Fundamental Particle Physics
The research of the Fundamental Particle Physics group centres on theoretical studies of the elementary particles of nature such as the structure of protons and neutrons as well as developing testable theories for the physics which lies beyond the Standard Model of particle physics. The group members are Profs Gracey, Jack, Jones, Langfeld, Teubner and Vogt, Drs Buividovich, Gorbahn, Rakow and Schaich.
The central tool for these theoretical investigations is quantum field theory and the group has world leading experts in perturbation theory and lattice gauge theory. In perturbative computations analytical and numerical methods are used to evaluate the higher order Feynman diagrams underpinning the different physical processes which take place in high energy particle colliders such as the Large Hadron Collider (LHC) at CERN in Geneva, at storage rings such as the (g-2) experiment at FNAL near Chicago or at so-called meson factories. By contrast lattice gauge theory uses supercomputers to study the physics of the quarks and gluons which compose hadrons such as protons and neutrons. The actual mechanism which achieves this is the strong force which is described by the quantum field theory called Quantum Chromodynamics (QCD).
Currently Particle Physics is entering an exciting phase of exploration of the Standard Model and physics Beyond the Standard Model (BSM) as a result of the latest data from many experiments such as the LHC, neutrino experiments, searches for dark matter as well as low energy hadron and lepton experiments. The Fundamental Particle Physics group is contributing to these debates and developments. For instance, one topic of major interest which Teubner is involved with is the measurement of the anomalous magnetic moment of the muon, called (g-2), which currently shows a tantalising 3-4 sigma discrepancy between the Standard Model prediction and its experimental measurement. This is possibly a sign of New Physics. A parallel activity is carried out by Gorbahn who analyses rare decays of b-quarks as they are also sensitive to BSM physics.

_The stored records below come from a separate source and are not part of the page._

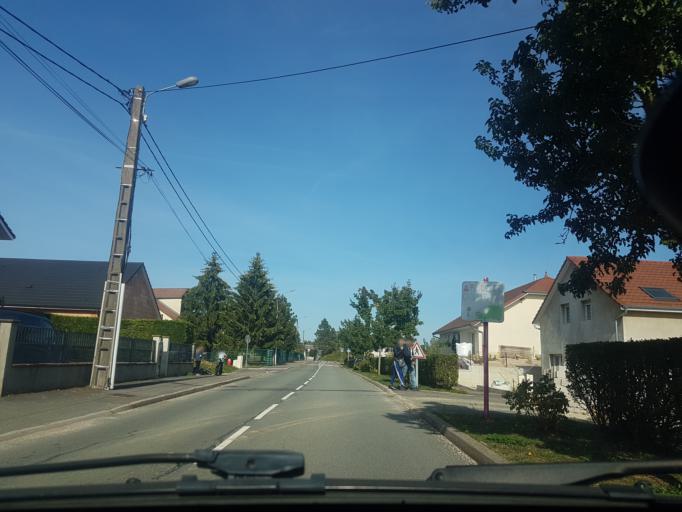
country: FR
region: Franche-Comte
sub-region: Territoire de Belfort
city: Offemont
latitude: 47.6569
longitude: 6.9049
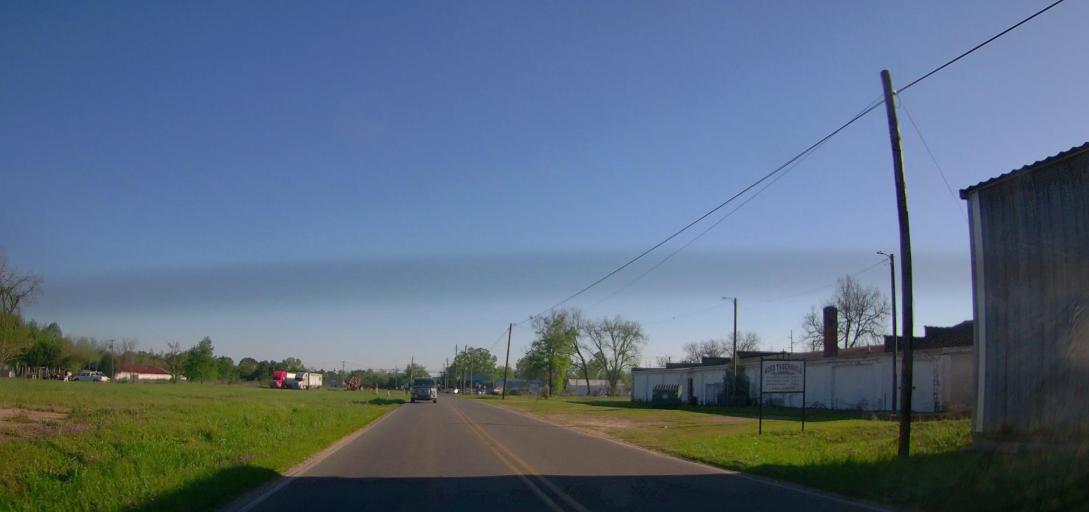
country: US
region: Georgia
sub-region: Ben Hill County
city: Fitzgerald
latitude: 31.7166
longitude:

It is a major theoretical exercise to predict the underlying Quantum Mechanical effects through higher order corrections to assist with the interpretation of experimental data. As the strong interaction is the main source of this, work in the group is focused on pushing perturbative calculations in QCD to the limit of analytical computability. Current precision means that fourth order computations are achievable and Liverpool is a main centre for this goal.
Langfeld and Rakow, whose expertise is lattice gauge theory, use supercomputers to understand hadron properties from first principles. In particular, we are investigating flavour symmetry breaking effects coming from the differences in masses between the different types of quark, the corrections to pure QCD coming from the electromagnetic interaction and making predictions for electromagnetic form factor measurements for experiments such as those taking place at Jefferson Lab. We also study the properties of strongly interacting matter under extreme conditions, temperature and/or high densities. Large scale computer simulations reveal the state of the universe a microsecond after the Big Bang as well as the properties of ultra compact stars. To achieve this aim, we develop new algorithms, which also enjoy applications in other areas of science most notably in Statistical Physics, Solid State Physics and Computer Science.
Schaich's lattice gauge theory research focuses primarily on BSM physics. Efforts in three related areas are currently supported by a UK Research and Innovation Future Leader Fellowship. The first of these addresses the possibility that the Higgs boson and the dark matter of the Universe may be composite particles produced by some as-yet unknown strongly interacting quantum field theory. The second area uses numerical lattice calculations to analyse supersymmetric quantum field theories and test the 'holographic duality' conjecture that relates these systems to the quantum dynamics of space-time itself. Finally, we are also working with the emerging technology of quantum computing to develop and test new approaches to simulation that may far surpass traditional algorithms.
Buividovich uses lattice discretization of space-time to study the transport properties of strongly interacting quantum fermions, such as quarks in the quark-gluon plasma and electrons in crystalline solids such as graphene. He is particularly interested in transport phenomena which originate in quantum anomalies, violations of classical symmetries by quantum systems. He is also studying the emergence of quantum entanglement and quantum chaos in quantum fields.
The Liverpool group is also home to experts in the use of Renormalization Theory to study novel ideas in quantum field theory which has applications not only in particle physics, but also in conformal field theory and related condensed matter problems as well as in quantum gravity, where the goal is to construct a scale invariant `Theory of Everything'.